Macioch James E, Katsamakis C Dean, Robin Jason, Liebson Philip R, Meyer Peter M, Geohas Chris, Raichlen Joel S, Davidson Michael H, Feinstein Steven B
Section of Cardiology, Rush-Presbyterian-St Luke's Medical Center, Rush University, Chicago, IL 60612-3833, USA.
Vasc Med. 2004 Feb;9(1):7-12. doi: 10.1191/1358863x04vm522oa.
Previous studies have used standard B-mode ultrasound to quantify the aggregate mean intimal medial thickness (IMT) of the near and far wall of the common carotid artery (CCA). Many investigators have had difficulty in accurately evaluating the near wall IMT secondary to difficulty in discerning the vessel lumen and intima. The purpose of this study is to determine the effect of contrast enhanced ultrasound on IMT measurement when compared with non-enhanced images. Twenty-six patients who had standard carotid ultrasounds completed over a 6-month period were evaluated, with 24 imaged by the same sonographer. Five to six measurements of the near and far walls were obtained over a 1 cm distance, beginning and ending 0.5 cm and 1.5 cm proximal to the carotid bifurcation. The measurements were made with and without the contrast agent Optison (perflutren protein type-A microspheres), which was given as an i.v. bolus (0.5-0.7 cc). Of those imaged by the same sonographer, 40 carotid arteries were examined and a total of 867 measurements were obtained. A total of 10% of the carotid ultrasounds were restudied approximately 1 month after the initial interpretation to assess observer accuracy. The near wall CCA mean (SD) IMT was 0.075 (0.019) cm for left with contrast versus 0.067 (0.023) cm for left without contrast and 0.089 (0.024) cm for right with versus 0.071 (0.022) cm for right without, p < or = 0.0001 both sides. For the far wall of the CCA, the mean (SD) IMT comparison was 0.075 (0.021) cm for left with versus 0.070 (0.016) cm for left without, p = 0.005, and 0.070 (0.023) cm for right with versus 0.070 (0.016) cm for right without, p = 0.68. In conclusion, contrast-enhanced IMT measurement showed a highly statistically significant difference in near carotid wall thickness determinations versus non-contrast values. The thicker measurement is in agreement with previously reported data showing that non-contrast images underestimated near wall common carotid IMT in histologic samples.

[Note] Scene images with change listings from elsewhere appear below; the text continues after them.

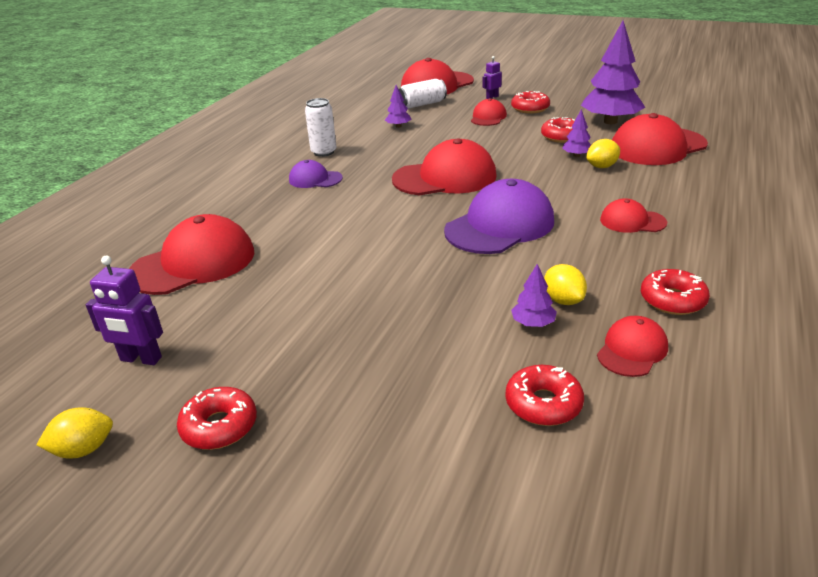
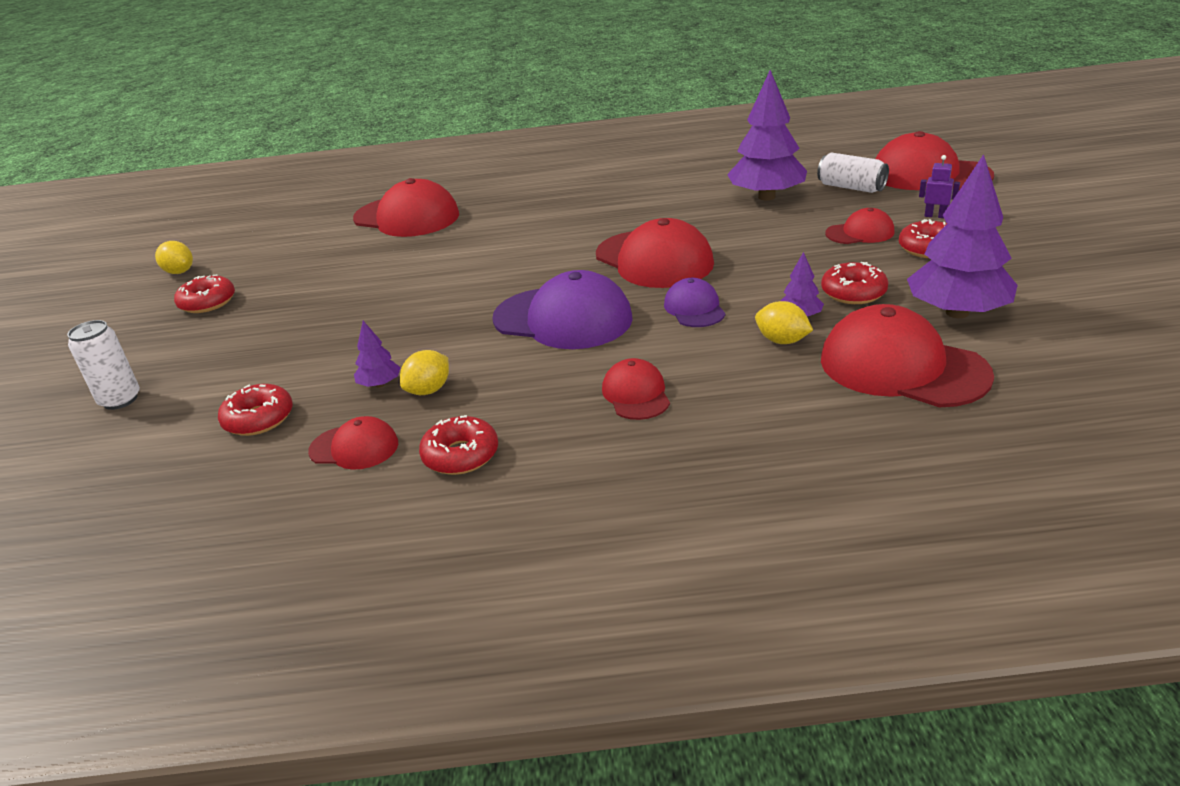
camera: 65 degrees right, 0 degrees up
purple robot [86,256,163,365] -> none
purple cap [289,160,343,188] -> purple cap moved to [664,278,726,327]
white can [305,98,336,157] -> white can moved to [67,320,140,410]
purple tree [385,85,412,128] -> purple tree [727,70,807,201], size x2.23

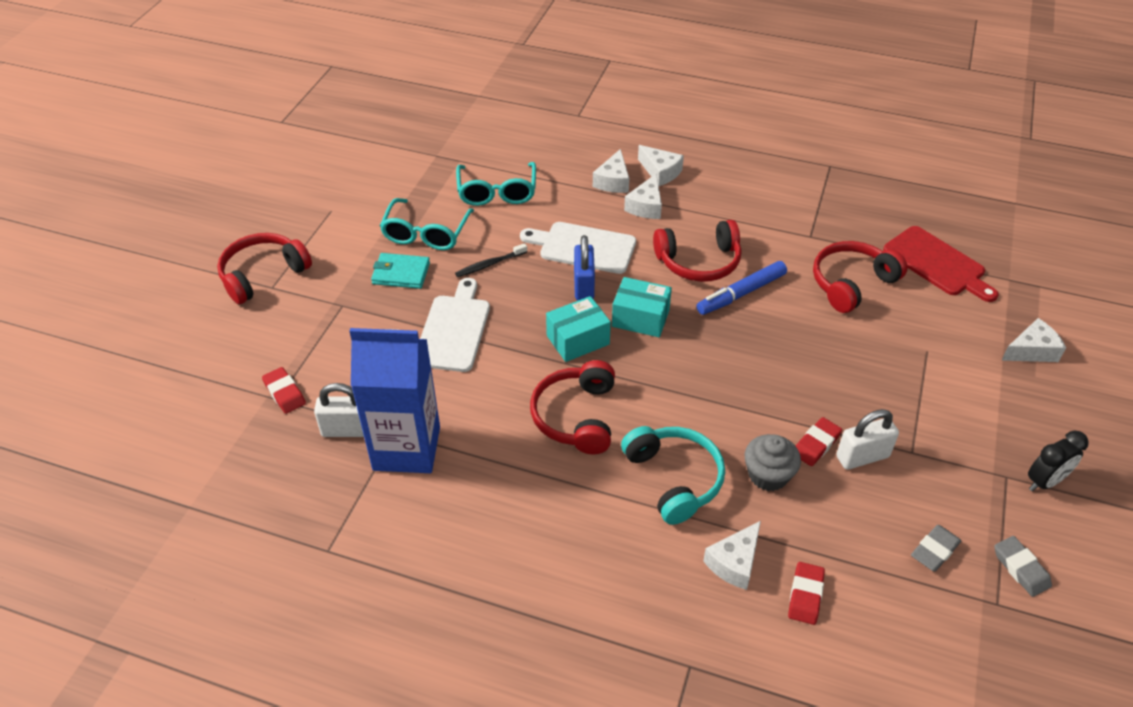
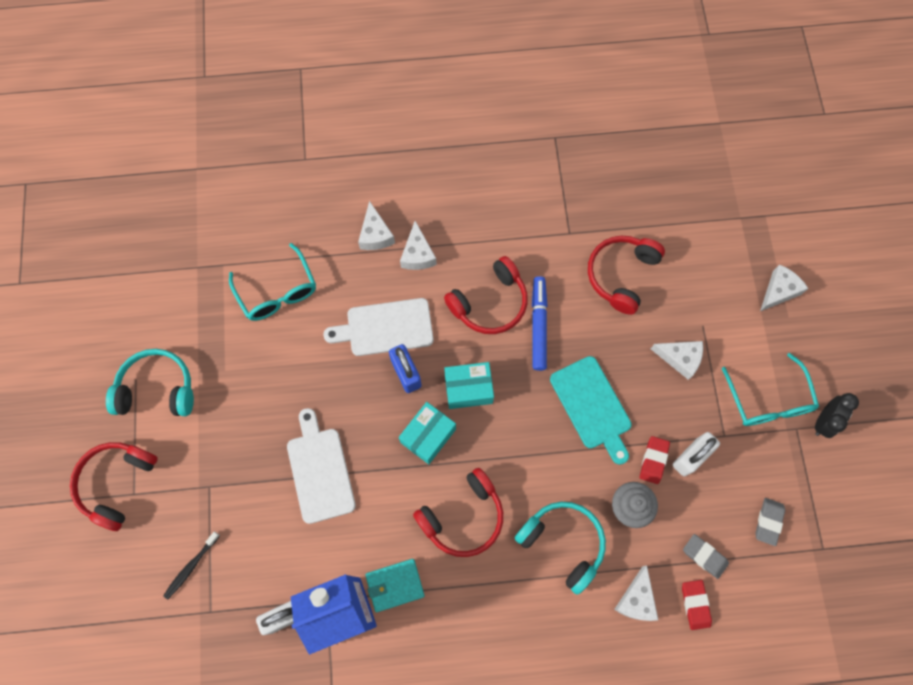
camera: 25 degrees left, 25 degrees up
red eraser [262,367,306,414] -> none
turquoise wallet [371,253,430,289] -> turquoise wallet moved to [365,559,425,612]
turquoise glasses [380,198,474,250] -> turquoise glasses moved to [722,353,819,426]
black toothbrush [455,243,527,277] -> black toothbrush moved to [163,532,220,599]
red headphones [530,360,615,454] -> red headphones turned 105 degrees counterclockwise [413,468,503,557]
white cheese [638,145,684,186] -> white cheese moved to [651,341,703,380]
blue marker [696,261,787,315] -> blue marker turned 150 degrees clockwise [532,276,548,371]
red cutting board [883,226,998,302] -> none
grey eraser [994,536,1052,597] -> grey eraser moved to [683,534,729,579]
none -> turquoise headphones [106,349,194,416]
none -> turquoise cutting board [550,356,632,465]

以往的研究使用标准B型超声来量化颈总动脉(CCA)近壁和远壁的内膜中层总平均厚度(IMT)。许多研究者在准确评估近壁IMT时遇到困难,原因是难以辨别血管腔和内膜。本研究的目的是确定与未增强图像相比,超声造影对IMT测量的影响。对在6个月期间完成标准颈动脉超声检查的26例患者进行评估,其中24例由同一位超声检查医师进行成像。在距颈动脉分叉近端0.5 cm和1.5 cm处开始和结束的1 cm距离内,对近壁和远壁进行5至6次测量。测量分别在使用造影剂Optison(全氟丙烷人血白蛋白微球)和未使用造影剂的情况下进行,造影剂通过静脉推注(0.5 - 0.7 cc)给予。在由同一位超声检查医师成像的患者中,检查了40条颈动脉,共获得867次测量结果。在初次解读后约1个月,对10%的颈动脉超声检查进行重新研究,以评估观察者的准确性。左侧使用造影剂时CCA近壁平均(标准差)IMT为0.075(0.019)cm,未使用造影剂时为0.067(0.023)cm;右侧使用造影剂时为0.089(0.024)cm,未使用造影剂时为0.071(0.022)cm,两侧p均≤0.0001。对于CCA远壁,使用造影剂时左侧平均(标准差)IMT为0.075(0.021)cm,未使用造影剂时为0.070(0.016)cm,p = 0.005;右侧使用造影剂时为0.070(0.023)cm,未使用造影剂时为0.070(0.016)cm,p = 0.68。总之,与未造影值相比,超声造影增强后的IMT测量在颈动脉近壁厚度测定方面显示出高度统计学显著差异。较厚的测量值与先前报道的数据一致,该数据表明未造影图像低估了组织学样本中颈总动脉近壁的IMT。